Mörsil (/sv/) is a locality situated in Åre Municipality, Jämtland County, Sweden with 851 inhabitants in 2022.

==History==
Mörsil parish district has been inhabited since the Stone Age. Several trapping pits, sconces, and a copper hammer have been found.

During the Kalmar War between Denmark-Norway and Sweden, Sweden sent armies into Jämtland and established forts in several towns to stop advancing Norwegian/Danish armies. Among those towns to house forts were Mörsil, Frösön and Järpen.

Sweden's first sanatorium was opened in Mörsil in 1891. It was established in German fashion and consisted of several buildings including a main building, a bath house, and a physician's house.

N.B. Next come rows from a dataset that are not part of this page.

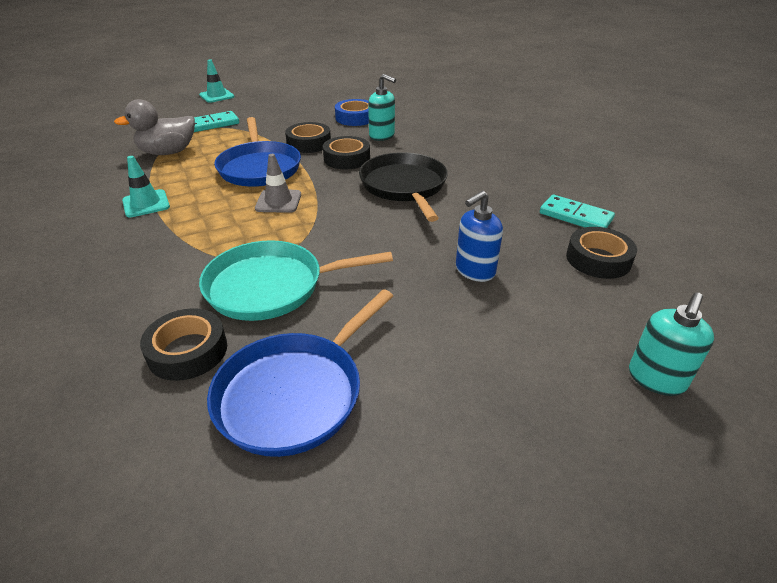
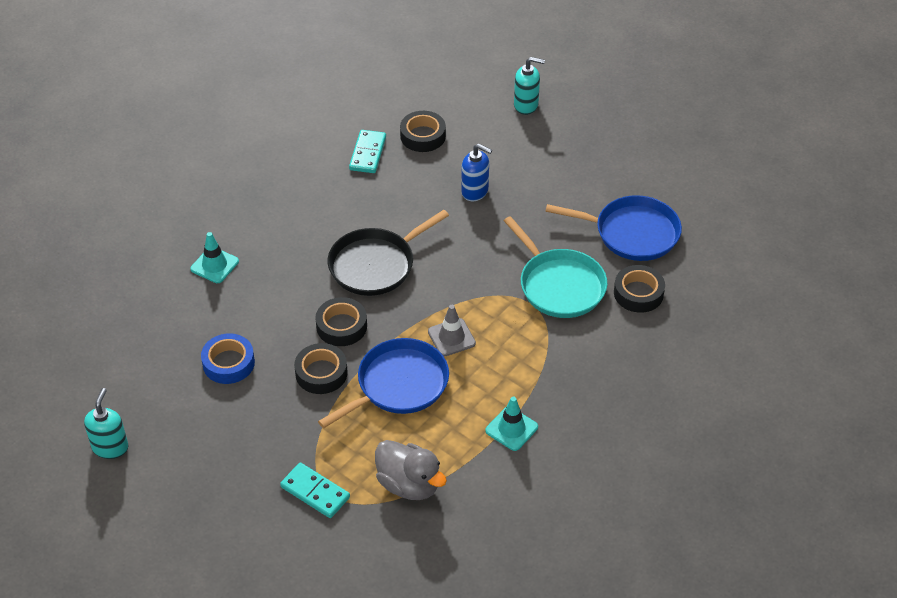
camera: 115 degrees left, 10 degrees up
(217, 96) = (217, 551): turquoise traffic cone -> turquoise traffic cone (214, 265)
(382, 136) = (271, 319): turquoise soap dispenser -> turquoise soap dispenser (110, 447)

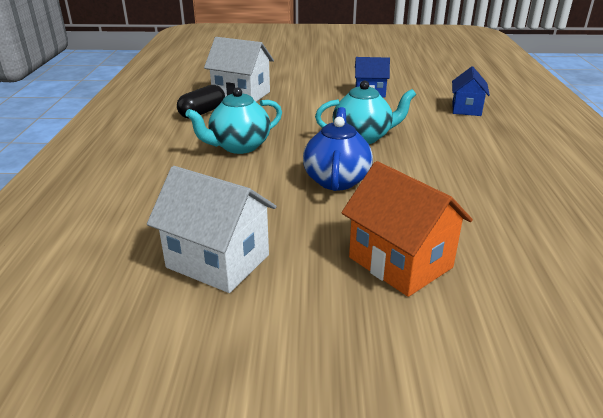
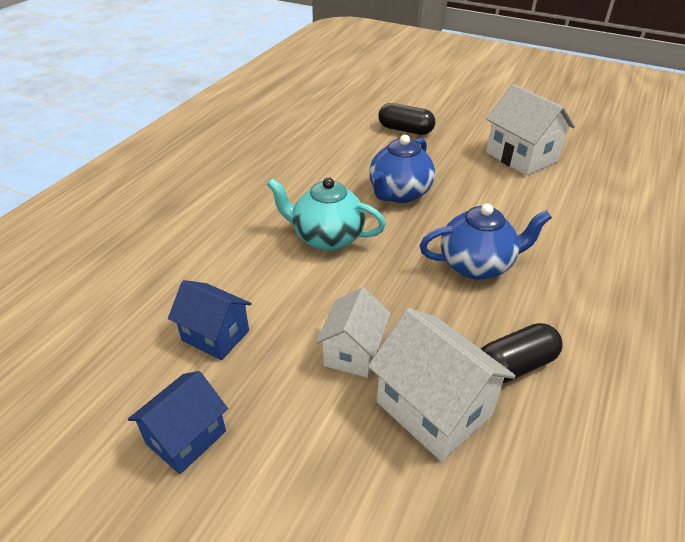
camera: 155 degrees left, 10 degrees up
(239, 146) = (477, 265): turquoise teapot -> blue teapot
(294, 101) = (353, 352): none -> white house
(400, 262) = (405, 130): orange house -> black capsule
(466, 109) = (148, 249): blue house -> blue house (186, 437)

The sanatorium treated tuberculosis and part of its treatment regime involved taking walks through the surrounding mountains. The region of Jämtland, which includes Mörsil, were important for health-related tourism because of the many hospitals in the region.

At the turn of the 20th century the town was known for its spas and early industrialization. Population of the town increased during the mid-20th century partially due to the industry in Mörsil at the time. By 1965 the population was over 900 residents. However, by the 1970s the factories closed and the population diminished.

In 1974 the town was amalgamated into Åre municipality.

European Highway 14 runs through Mörsil. Since winter 2012 Mörsil has had a railway stop on the route between Sundsvall and Storlien, a few km west of the Norwegian border.

==Industry==

Mörsil is home to a hydro electric power plant on Indalsälven.

==Culture==

Mörsil lies along the St. Olav's Way which is part of the St. Olav's Pilgrimage to the Nidaros Cathedral in Trondheim, Norway, the site of the tomb of St. Olav.

Mörsil also has Kretsloppshuset: a tourist attraction/restaurant near the edge of town. The name literally translates as "the Circle of Life House" and is an organic attraction in a sustainable building with a garden that extends right into the restaurant. It raises free-range chickens and sells organic food and products in the store.

The town is also host to a sports club for people of all ages, a hunting and rifle club (and shooting range), and Åre Brukshundsklubb, a dog training and agility facility north of the E14.

Situated in the old-growth forests just north of the village are a series of well-lit walking, biking, and skiing trails ranging from 2.5 km to 15 km long.